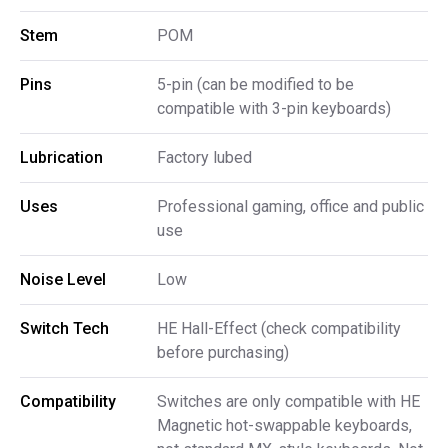
Stem
POM
Pins
5-pin (can be modified to be
compatible with 3-pin keyboards)
Lubrication
Factory lubed
Uses
Professional gaming, office and public
use
Noise Level
Low
Switch Tech
HE Hall-Effect (check compatibility
before purchasing)
Compatibility
Switches are only compatible with HE
Magnetic hot-swappable keyboards,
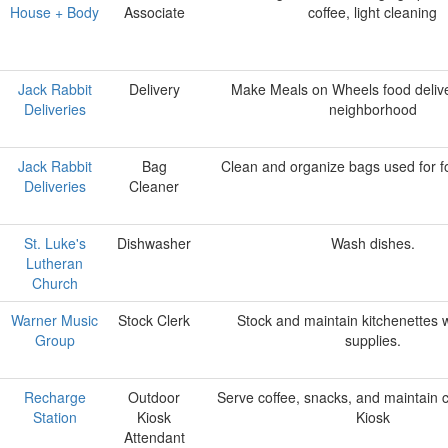
House + Body
Associate
coffee, light cleaning
Jack Rabbit
Delivery
Make Meals on Wheels food delive
Deliveries
neighborhood
Jack Rabbit
Bag
Clean and organize bags used for fo
Deliveries
Cleaner
St. Luke's
Dishwasher
Wash dishes.
Lutheran
Church
Warner Music
Stock Clerk
Stock and maintain kitchenettes w
Group
supplies.
Recharge
Outdoor
Serve coffee, snacks, and maintain c
Station
Kiosk
Kiosk
Attendant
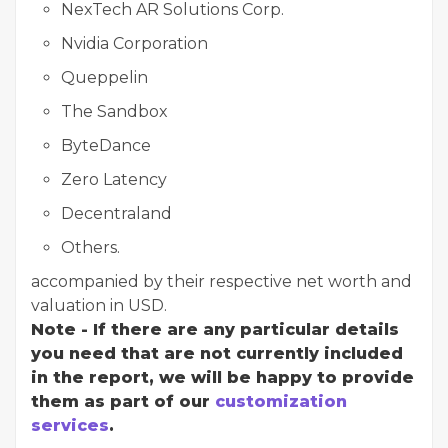
NexTech AR Solutions Corp.
Nvidia Corporation
Queppelin
The Sandbox
ByteDance
Zero Latency
Decentraland
Others.
accompanied by their respective net worth and
valuation in USD.
Note - If there are any particular details
you need that are not currently included
in the report, we will be happy to provide
them as part of our
customization
services
.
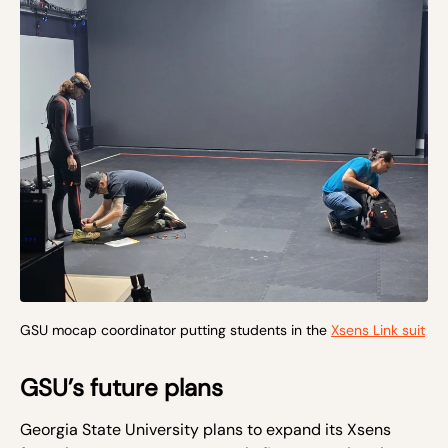
GSU mocap coordinator putting students in the
Xsens Link suit
GSU’s future plans
Georgia State University plans to expand its Xsens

*What you should do*
Lay out the text of this material as a JSON list of strings, one string per line, with blank lines dropped. Leave the pictures out of the list.

*Result of this exercise*
[
  "Stem",
  "POM",
  "Pins",
  "5-pin (can be modified to be",
  "compatible with 3-pin keyboards)",
  "Lubrication",
  "Factory lubed",
  "Uses",
  "Professional gaming, office and public",
  "use",
  "Noise Level",
  "Low",
  "Switch Tech",
  "HE Hall-Effect (check compatibility",
  "before purchasing)",
  "Compatibility",
  "Switches are only compatible with HE",
  "Magnetic hot-swappable keyboards,",
  "House + Body",
  "Associate",
  "coffee, light cleaning",
  "Jack Rabbit",
  "Delivery",
  "Make Meals on Wheels food delive",
  "Deliveries",
  "neighborhood",
  "Jack Rabbit",
  "Bag",
  "Clean and organize bags used for fo",
  "Deliveries",
  "Cleaner",
  "St. Luke's",
  "Dishwasher",
  "Wash dishes.",
  "Lutheran",
  "Church",
  "Warner Music",
  "Stock Clerk",
  "Stock and maintain kitchenettes w",
  "Group",
  "supplies.",
  "Recharge",
  "Outdoor",
  "Serve coffee, snacks, and maintain c",
  "Station",
  "Kiosk",
  "Kiosk",
  "Attendant",
  "NexTech AR Solutions Corp.",
  "Nvidia Corporation",
  "Queppelin",
  "The Sandbox",
  "ByteDance",
  "Zero Latency",
  "Decentraland",
  "Others.",
  "accompanied by their respective net worth and",
  "valuation in USD.",
  "Note - If there are any particular details",
  "you need that are not currently included",
  "in the report, we will be happy to provide",
  "them as part of our",
  "customization",
  "services",
  ".",
  "GSU mocap coordinator putting students in the",
  "Xsens Link suit",
  "GSU’s future plans",
  "Georgia State University plans to expand its Xsens"
]